A lot of people have been talking about economic inequality and Rawls (Krugman, Yglesias, Karl Smith). Krugman: “My vision of economic morality is more or less Rawlsian: we should try to create the society each of us would want if we didn’t know in advance who we’d be. And I believe that this vision leads, in practice, to something like the kind of society Western democracies have constructed since World War II — societies in which the hard-working, talented and/or lucky can get rich, but in which some of their wealth is taxed away to pay for a social safety net, because you could have been one of those who strikes out.”
I’ve been thinking a lot about this lately. I want to draw attention to this excellent post by Will Davies of the blog potlatch about re-orientating our sense of fairness away from Rawls towards Michael Walzer. Davies has a longer discussion about a conservative Rawlsian position emerging which takes existing inequalities as given and then decide how to make them fair enough to be just. Rawls without the original position. Given that we are going to defund higher education in this country, how can we do it in a way that is fair or that people would be indifferent? Etc.

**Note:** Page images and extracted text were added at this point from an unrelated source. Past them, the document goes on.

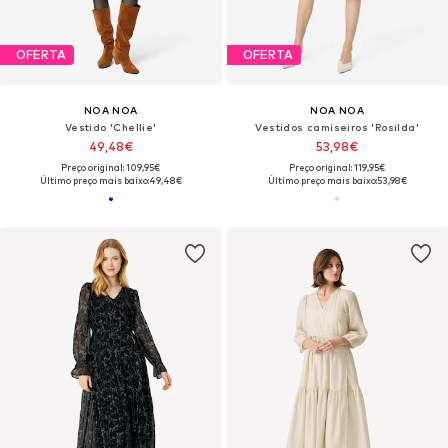
OFERTA
OFERTA
NOA NOA
NOA NOA
Vestido 'Chellie'
Vestidos camiseiros 'Rosilda'
49,48€
53,98€
Preço original: 109,95€
Preço original: 119,95€
Último preço mais baixo:
49,48€
Último preço mais baixo:
53,98€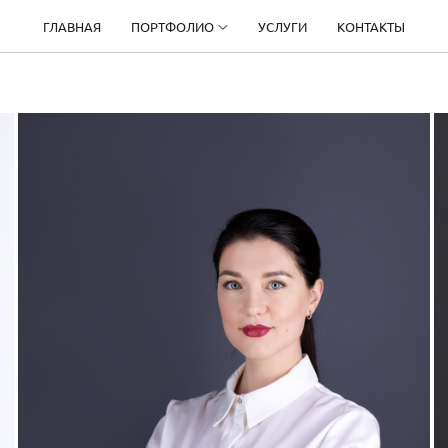
ГЛАВНАЯ
ПОРТФОЛИО
УСЛУГИ
КОНТАКТЫ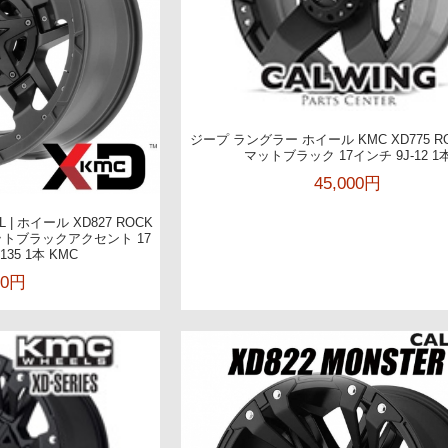
ジープ ラングラー ホイール KMC XD775 R
マットブラック 17インチ 9J-12 1
45,000円
L | ホイール XD827 ROCK
マットブラックアクセント 17
7/135 1本 KMC
00円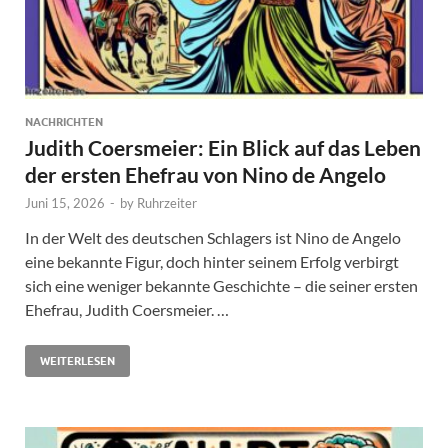
NACHRICHTEN
Judith Coersmeier: Ein Blick auf das Leben
der ersten Ehefrau von Nino de Angelo
Juni 15, 2026
-
by
Ruhrzeiter
In der Welt des deutschen Schlagers ist Nino de Angelo
eine bekannte Figur, doch hinter seinem Erfolg verbirgt
sich eine weniger bekannte Geschichte – die seiner ersten
Ehefrau, Judith Coersmeier. …
WEITERLESEN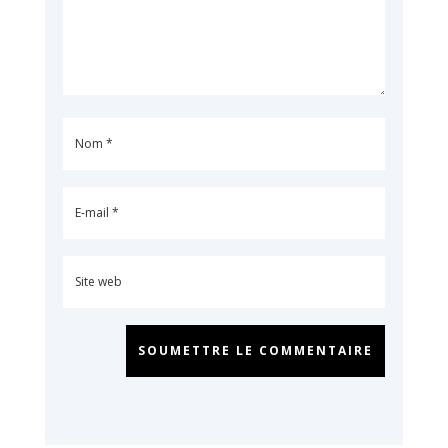
SOUMETTRE LE COMMENTAIRE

Davies thinks this is going to be a dead-end and wants us to consider that we need more non-economic forms of inequality:
Firstly, the fairness brigade might want to put down their John Rawls, and pick up Michael Walzer’s Spheres of Justice. This means dropping hallowed metaphors of ‘level playing fields’ and equality of opportunity (which don’t seem to be having much effect in the first place), and considering how different sociological forms of inequality do or do not influence one another. Walzer’s argument, very simply, is that there are multiple spheres of inequality in any society. The task is not to erradicate them, but to ensure that none trumps or determines all of the others. So, for example, political contests cannot become dictated by economic contests (which is where the US most conspicuously fails), or vice versa.
When looking at British and American neo-liberalism, the question is whether each society has robust enough non-economic forms of inequality to withstand the unleashing of capitalist relations of domination into more and more spheres of society. To put this another way, resistance to capital in the social, cultural and political spheres is dependent on non-capitalist elites and non-capitalist forms of competition, or alternatively aristocracy of some kind.
I think this is a really interesting approach. Walzer’s definition from his book is “No social good x should be distributed to men and women who possess some other good y merely because they possess y and without regard to the meaning of x” (20). That one is successful in the economic realm shouldn’t allow them to be successful in the political realm through their economic success. Inequality in one sphere shouldn’t be able to dominate other spheres – dignity, family, life, health, education, etc.
The contrapositive of Walzer’s definition is what interests me, which would roughly be nobody should be precluded a social good y because on their lack of possession of an unrelated good x. Inequality in education access, health care, life expectancy, quality of jobs are intrinsically linked to inequality in wealth and income with our poor levels of economic mobility in this country. Fairness and equality in our court and criminal justice system are largely a function of wealth. This economic stratification creates larger rigidities and barriers – some by accident, some by design – to further mobility and equality of opportunities in non-economic spheres. In this sense it can address control and power by the elite in a way that Rawls doesn’t, and in a way that we could use right now.
This is something I’ll be giving more thought to in 2011. Any thoughts out there on this?